[Provided information — start]
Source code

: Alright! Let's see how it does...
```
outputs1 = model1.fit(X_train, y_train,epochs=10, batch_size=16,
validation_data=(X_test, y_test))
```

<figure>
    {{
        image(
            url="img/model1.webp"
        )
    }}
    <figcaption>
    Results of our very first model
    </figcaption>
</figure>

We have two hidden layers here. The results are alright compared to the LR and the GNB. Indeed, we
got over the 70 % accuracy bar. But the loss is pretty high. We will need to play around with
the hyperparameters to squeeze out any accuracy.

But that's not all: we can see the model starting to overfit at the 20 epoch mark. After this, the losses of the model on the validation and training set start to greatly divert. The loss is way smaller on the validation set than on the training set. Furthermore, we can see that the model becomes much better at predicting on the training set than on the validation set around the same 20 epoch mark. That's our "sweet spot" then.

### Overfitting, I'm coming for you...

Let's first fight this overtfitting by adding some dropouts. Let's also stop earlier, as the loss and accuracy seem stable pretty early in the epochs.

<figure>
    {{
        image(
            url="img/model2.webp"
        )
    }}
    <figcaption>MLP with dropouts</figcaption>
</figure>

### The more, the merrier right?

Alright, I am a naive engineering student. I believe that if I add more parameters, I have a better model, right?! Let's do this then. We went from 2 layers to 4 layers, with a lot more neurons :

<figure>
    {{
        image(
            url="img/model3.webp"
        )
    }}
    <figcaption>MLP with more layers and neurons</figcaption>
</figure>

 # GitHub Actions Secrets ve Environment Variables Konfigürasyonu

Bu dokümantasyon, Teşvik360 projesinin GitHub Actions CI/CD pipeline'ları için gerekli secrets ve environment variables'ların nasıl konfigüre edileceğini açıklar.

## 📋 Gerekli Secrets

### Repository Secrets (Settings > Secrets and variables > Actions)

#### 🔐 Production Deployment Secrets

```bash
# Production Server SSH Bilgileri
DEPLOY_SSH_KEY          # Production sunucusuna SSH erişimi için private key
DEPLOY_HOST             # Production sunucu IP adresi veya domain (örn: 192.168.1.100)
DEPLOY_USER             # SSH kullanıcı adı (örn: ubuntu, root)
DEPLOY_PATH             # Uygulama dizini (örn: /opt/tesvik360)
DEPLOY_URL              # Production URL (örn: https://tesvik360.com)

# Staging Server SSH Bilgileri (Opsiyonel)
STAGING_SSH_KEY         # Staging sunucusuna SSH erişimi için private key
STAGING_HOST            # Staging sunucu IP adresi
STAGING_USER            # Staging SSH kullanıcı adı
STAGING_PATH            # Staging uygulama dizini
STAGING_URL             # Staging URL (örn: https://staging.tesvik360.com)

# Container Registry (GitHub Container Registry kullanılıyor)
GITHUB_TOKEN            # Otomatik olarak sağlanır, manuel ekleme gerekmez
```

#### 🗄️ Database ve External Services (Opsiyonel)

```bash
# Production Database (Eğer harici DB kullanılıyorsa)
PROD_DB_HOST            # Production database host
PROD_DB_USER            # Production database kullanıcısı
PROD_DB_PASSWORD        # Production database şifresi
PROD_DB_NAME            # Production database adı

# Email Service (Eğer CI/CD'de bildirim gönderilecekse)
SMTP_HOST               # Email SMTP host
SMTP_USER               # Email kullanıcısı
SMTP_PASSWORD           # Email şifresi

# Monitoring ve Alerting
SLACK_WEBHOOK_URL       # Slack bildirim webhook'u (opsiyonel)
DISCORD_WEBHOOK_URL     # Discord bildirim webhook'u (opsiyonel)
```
[Provided information — finish]
_Task brief:_ Write out only the lines that run from the line containing "how it does..." through the line containing "the hyperparameters to", both included, exactly as they appear above.

_Completed exercise:_
: Alright! Let's see how it does...
```
outputs1 = model1.fit(X_train, y_train,epochs=10, batch_size=16,
validation_data=(X_test, y_test))
```

<figure>
    {{
        image(
            url="img/model1.webp"
        )
    }}
    <figcaption>
    Results of our very first model
    </figcaption>
</figure>

We have two hidden layers here. The results are alright compared to the LR and the GNB. Indeed, we
got over the 70 % accuracy bar. But the loss is pretty high. We will need to play around with
the hyperparameters to squeeze out any accuracy.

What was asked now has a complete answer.